Ihre leicht gewellten Haare umschmeicheln ein Gesicht in dem die
Augen nicht nur bloße Sehorgane sind. Denn diese Augen zeigen
mit übermächtiger Deutlichkeit, welch wunderbarer, liebevoller
Mensch sich dahinter verbirgt. In meinem Traum werde ich von
diesem elfengleichen Wesen gefragt, ob ich zuerst Honig oder
Marmelade möchte und ob das Frühstücksei so gut ist. Wir
lachen, wir scherzen und ich kann nicht genug bekommen von diesem
Moment der Leichtigkeit und der Freude.

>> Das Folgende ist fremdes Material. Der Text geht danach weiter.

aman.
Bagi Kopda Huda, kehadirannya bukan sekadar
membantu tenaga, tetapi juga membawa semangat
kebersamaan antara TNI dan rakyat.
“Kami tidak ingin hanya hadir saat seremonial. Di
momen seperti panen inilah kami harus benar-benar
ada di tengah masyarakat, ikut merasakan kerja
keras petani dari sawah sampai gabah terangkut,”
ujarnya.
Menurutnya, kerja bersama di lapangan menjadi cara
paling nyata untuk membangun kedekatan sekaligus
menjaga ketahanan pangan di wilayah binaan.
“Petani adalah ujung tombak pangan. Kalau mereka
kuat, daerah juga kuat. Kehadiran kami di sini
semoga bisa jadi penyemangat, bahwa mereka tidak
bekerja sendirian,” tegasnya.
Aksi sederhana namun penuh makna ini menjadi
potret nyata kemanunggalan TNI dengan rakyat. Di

Ein herrlicher Traum.
Wenn meine innere Uhr sich in mein Unterbewußtsein mogelt, um
anzuzeigen, dass ich bald aufstehen muß, ist es jedes mal
schwieriger diesen Traum los zu lassen.
Langsam kehre ich zurück. Ich öffne die Augen und versuche,
mich in der Realität zurecht zu finden. Dann höre ich eine
Stimme, und ich benötige einen Augenblick um zu verstehen, was
sie zu mir sagt: "Liebling, der Kaffee ist fertig. Wenn du pünktlich
im Büro sein willst, dann solltest du jetzt wirklich aufstehen."
Morgen werde ich wieder das Frühstück vorbereiten - wie an
jedem zweiten Tag. Und dann darf sie etwas länger träumen.